On a capacitor-start motor (common in compressors, pumps, and shop tools), you reverse the starter winding by swapping its two leads. If you can access the terminal box and identify which wires feed the start winding, disconnecting them and reconnecting them in reverse order will flip the motor’s direction. Some motors are designed for easy reversal and have labeled leads for exactly this purpose. On others, the start winding wires may be buried inside the motor housing, making reversal difficult or impractical without disassembly.
You could also reverse the main winding instead of the start winding, and the effect is the same. What you cannot do is reverse both windings at once, because that puts them right back in their original relationship and the motor spins the same way.
Split-phase motors work similarly. Reversing direction means swapping which winding acts as the main winding and which acts as the phase-shifted start winding. This is done by moving the power connection from one winding terminal to the other.
Reversing a Universal Motor
Universal motors run on both AC and DC and are found in many power tools, vacuum cleaners, and kitchen appliances. Because the field windings and armature are wired in series, simply reversing the supply leads does nothing. Both the field and armature currents reverse together, and the two reversals cancel out.
To actually reverse a universal motor, you need to change the connection between the brushes and the field coils. Each brush connects to one field coil. By swapping which brush connects to which coil (so each brush now feeds the field coil on the opposite side), you change the phase relationship between the field and rotor. That reverses the direction of rotation. This typically requires opening the motor housing and physically rerouting the internal wiring.

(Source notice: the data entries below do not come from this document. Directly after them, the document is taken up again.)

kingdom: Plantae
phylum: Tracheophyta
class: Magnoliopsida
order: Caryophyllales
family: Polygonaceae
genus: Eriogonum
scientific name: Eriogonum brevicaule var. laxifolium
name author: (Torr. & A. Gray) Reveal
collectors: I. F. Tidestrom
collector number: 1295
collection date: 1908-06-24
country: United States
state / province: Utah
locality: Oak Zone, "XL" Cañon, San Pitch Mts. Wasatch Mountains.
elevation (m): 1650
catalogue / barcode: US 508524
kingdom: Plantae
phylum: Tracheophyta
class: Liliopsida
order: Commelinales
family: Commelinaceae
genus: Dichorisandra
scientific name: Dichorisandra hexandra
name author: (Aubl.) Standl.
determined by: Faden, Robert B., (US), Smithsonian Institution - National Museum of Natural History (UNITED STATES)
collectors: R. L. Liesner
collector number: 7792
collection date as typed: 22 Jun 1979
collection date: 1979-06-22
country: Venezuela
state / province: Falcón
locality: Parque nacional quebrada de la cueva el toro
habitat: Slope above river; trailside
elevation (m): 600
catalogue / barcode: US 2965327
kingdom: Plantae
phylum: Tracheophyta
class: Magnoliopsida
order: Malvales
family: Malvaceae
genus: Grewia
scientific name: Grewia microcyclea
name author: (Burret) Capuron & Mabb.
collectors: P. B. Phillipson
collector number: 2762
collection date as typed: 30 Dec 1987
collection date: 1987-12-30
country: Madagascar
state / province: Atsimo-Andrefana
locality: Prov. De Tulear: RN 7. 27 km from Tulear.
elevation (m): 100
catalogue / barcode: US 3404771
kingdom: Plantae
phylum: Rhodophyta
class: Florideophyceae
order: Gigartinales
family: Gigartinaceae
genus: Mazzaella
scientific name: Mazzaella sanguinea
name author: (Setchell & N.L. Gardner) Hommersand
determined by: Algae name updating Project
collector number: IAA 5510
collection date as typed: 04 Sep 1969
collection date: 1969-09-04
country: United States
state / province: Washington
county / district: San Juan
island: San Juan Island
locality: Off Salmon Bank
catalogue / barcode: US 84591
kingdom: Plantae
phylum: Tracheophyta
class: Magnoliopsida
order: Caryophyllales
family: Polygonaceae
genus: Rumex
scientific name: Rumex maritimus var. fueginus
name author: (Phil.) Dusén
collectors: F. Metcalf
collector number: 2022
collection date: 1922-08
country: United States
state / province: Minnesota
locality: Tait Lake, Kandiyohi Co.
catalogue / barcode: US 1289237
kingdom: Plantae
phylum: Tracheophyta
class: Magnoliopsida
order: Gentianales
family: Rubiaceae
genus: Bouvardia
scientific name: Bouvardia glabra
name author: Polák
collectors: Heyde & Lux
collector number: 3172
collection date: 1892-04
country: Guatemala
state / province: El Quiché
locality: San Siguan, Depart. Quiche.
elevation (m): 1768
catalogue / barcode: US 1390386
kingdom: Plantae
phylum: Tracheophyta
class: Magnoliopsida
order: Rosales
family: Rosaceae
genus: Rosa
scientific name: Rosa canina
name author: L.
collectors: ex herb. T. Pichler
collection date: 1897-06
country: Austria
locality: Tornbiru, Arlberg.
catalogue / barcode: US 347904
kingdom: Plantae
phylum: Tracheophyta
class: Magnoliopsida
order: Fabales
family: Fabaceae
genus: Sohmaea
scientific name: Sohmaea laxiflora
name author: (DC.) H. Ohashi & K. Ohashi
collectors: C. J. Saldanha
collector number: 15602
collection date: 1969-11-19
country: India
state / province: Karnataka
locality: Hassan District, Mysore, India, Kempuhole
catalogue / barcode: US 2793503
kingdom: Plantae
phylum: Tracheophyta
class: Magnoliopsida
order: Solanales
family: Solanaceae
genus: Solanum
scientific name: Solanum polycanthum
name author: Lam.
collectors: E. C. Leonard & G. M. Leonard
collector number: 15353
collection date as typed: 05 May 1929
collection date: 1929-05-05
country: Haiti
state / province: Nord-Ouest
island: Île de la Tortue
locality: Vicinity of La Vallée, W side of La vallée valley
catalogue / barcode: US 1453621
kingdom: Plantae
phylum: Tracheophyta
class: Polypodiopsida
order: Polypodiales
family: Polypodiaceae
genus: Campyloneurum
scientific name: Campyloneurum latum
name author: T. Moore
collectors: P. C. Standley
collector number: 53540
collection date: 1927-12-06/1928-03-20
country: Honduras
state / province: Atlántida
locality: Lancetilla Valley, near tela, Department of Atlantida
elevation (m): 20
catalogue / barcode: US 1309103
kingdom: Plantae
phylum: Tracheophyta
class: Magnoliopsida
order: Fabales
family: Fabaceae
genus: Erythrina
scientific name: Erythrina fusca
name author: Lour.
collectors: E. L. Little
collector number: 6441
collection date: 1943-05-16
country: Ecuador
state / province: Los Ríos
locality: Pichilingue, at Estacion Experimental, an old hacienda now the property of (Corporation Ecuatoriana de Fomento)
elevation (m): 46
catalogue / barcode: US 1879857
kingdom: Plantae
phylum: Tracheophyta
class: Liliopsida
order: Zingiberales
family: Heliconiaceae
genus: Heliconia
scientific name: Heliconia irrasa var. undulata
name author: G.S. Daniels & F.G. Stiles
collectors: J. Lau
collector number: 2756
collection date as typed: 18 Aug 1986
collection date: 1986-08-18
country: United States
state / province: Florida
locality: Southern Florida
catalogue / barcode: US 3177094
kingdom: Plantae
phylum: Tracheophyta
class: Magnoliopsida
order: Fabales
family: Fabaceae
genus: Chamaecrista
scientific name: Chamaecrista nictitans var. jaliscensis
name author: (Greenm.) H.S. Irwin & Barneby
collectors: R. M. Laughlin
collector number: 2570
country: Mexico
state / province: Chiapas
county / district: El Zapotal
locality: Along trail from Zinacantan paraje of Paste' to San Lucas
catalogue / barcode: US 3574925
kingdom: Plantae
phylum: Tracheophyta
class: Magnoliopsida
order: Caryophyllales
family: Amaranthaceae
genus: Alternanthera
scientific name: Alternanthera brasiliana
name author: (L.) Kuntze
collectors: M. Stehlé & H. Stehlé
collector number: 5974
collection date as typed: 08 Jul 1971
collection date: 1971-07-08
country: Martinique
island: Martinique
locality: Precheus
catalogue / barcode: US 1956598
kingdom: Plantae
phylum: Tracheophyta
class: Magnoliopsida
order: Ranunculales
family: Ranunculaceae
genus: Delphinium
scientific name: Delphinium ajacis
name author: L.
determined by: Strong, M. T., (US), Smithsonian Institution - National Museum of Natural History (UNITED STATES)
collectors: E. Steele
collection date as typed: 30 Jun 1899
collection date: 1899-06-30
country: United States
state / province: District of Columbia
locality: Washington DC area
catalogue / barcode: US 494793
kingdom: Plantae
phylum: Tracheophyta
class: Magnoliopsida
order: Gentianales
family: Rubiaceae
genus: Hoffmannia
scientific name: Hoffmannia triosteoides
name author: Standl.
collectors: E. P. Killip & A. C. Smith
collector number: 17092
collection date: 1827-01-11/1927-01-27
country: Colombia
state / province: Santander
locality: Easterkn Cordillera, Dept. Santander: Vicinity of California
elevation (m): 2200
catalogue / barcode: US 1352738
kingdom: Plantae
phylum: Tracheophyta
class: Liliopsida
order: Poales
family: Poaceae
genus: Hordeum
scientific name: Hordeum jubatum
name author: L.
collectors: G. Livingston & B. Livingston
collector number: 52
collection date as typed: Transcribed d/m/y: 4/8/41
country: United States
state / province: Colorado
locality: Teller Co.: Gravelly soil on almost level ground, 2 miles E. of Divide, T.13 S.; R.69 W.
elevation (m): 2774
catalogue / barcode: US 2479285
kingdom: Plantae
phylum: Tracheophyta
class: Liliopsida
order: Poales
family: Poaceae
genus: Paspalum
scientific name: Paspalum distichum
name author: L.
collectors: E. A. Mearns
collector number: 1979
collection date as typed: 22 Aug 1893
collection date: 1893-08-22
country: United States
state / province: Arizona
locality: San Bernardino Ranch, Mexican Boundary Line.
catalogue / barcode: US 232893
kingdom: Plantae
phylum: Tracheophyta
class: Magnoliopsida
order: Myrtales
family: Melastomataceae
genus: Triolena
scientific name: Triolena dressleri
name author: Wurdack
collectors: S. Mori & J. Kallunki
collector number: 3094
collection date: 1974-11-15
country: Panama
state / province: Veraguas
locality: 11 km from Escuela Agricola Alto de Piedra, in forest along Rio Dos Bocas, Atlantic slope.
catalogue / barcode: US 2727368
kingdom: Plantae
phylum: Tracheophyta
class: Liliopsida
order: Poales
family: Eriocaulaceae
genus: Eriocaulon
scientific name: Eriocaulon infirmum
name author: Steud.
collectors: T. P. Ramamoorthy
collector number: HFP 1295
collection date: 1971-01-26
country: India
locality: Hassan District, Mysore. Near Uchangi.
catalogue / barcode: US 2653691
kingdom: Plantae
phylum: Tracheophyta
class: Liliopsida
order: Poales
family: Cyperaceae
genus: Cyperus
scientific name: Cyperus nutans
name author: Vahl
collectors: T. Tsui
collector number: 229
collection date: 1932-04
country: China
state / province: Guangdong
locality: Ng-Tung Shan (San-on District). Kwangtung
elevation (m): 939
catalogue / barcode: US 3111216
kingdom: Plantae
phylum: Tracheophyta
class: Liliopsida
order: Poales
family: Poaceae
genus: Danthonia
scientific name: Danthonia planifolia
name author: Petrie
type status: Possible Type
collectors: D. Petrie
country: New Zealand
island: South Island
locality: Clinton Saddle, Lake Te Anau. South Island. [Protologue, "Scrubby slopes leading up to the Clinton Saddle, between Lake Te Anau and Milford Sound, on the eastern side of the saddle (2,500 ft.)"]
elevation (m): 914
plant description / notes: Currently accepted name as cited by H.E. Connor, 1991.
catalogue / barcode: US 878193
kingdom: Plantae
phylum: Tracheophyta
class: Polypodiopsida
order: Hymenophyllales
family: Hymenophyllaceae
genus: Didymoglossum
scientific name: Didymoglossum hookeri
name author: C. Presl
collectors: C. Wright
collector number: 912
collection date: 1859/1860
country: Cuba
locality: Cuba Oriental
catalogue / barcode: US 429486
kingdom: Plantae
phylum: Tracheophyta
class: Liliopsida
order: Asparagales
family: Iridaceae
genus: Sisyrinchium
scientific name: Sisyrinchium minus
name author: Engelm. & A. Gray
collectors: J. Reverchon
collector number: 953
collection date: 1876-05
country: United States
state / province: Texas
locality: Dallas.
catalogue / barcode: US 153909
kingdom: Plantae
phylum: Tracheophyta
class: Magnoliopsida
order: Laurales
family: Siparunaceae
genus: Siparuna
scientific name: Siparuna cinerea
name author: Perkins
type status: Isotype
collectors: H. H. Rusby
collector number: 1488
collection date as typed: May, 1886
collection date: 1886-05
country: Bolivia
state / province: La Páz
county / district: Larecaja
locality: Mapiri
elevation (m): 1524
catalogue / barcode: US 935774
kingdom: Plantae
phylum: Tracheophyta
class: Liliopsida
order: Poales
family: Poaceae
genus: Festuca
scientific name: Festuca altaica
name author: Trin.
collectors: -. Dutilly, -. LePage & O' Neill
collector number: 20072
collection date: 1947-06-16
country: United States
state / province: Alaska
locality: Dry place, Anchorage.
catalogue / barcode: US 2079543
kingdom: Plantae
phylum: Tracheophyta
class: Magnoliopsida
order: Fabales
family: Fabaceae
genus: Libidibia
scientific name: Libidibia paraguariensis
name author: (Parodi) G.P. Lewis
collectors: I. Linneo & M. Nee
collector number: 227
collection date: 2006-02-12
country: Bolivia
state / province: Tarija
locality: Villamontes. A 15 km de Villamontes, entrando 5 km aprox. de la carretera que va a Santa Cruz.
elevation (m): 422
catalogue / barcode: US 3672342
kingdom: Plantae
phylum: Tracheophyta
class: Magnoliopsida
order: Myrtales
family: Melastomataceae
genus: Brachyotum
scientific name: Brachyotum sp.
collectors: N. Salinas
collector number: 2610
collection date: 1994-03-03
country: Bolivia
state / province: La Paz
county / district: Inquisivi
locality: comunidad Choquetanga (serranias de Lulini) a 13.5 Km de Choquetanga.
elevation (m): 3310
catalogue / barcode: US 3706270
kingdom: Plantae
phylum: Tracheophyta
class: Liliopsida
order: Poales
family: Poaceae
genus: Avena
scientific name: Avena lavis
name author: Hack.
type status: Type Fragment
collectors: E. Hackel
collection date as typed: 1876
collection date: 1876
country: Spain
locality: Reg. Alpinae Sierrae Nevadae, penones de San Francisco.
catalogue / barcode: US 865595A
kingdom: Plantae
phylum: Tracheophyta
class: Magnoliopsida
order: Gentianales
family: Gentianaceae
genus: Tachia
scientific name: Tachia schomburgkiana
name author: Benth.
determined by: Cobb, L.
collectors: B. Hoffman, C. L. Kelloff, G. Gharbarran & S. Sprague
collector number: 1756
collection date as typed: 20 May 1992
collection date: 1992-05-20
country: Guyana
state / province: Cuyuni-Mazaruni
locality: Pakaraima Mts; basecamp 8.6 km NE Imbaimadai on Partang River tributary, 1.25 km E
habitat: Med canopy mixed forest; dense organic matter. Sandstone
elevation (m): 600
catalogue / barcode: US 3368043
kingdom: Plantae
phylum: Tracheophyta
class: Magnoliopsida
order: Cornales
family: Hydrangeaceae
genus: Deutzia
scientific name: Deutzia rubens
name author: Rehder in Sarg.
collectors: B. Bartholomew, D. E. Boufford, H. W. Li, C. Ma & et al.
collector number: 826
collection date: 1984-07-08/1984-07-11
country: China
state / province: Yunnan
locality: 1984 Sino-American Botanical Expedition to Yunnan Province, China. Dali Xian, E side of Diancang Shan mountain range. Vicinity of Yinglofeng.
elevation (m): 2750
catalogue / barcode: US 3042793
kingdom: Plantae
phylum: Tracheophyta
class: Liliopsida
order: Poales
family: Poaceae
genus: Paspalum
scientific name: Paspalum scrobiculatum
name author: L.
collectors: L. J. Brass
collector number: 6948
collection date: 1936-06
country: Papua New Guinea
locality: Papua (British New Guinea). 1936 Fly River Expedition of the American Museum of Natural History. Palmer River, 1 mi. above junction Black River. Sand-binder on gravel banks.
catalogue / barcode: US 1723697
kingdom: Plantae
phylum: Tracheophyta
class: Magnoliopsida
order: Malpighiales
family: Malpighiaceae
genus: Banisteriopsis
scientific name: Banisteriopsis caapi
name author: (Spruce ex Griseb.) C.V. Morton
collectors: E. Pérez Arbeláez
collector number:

Many consumer appliances with universal motors aren’t designed to be reversed, and the brush holders or internal wiring may not make it easy. But on motors where you can access the brush-to-field connections, the swap is straightforward.
Safety Before You Start
Always disconnect power before touching any motor wiring. This sounds obvious, but it’s especially important with capacitor-start motors. Capacitors store energy even after the motor is unplugged, and touching the terminals can deliver a painful or dangerous shock. Before working on a motor with a capacitor, discharge it by shorting the terminals through a resistor. Never short them directly with a screwdriver, as the sudden discharge can damage the capacitor or arc dangerously.
On three-phase systems, lockout the disconnect and verify all three phases are dead before swapping leads. If you’re working with a VFD, keep in mind that the drive’s DC bus capacitors also hold a charge after power is removed. Most drives have a discharge circuit that bleeds this off within a few minutes, but check the manufacturer’s documentation for the safe wait time.
When reversing any motor that drives a mechanical load, think about what happens when the shaft suddenly spins the other way. Conveyor belts, pumps, fans, and gearboxes may not be designed for reverse operation. Some pump types can be damaged by running backward, and threaded shaft couplings can unscrew themselves. Verify that your equipment can handle reverse rotation before you flip the switch.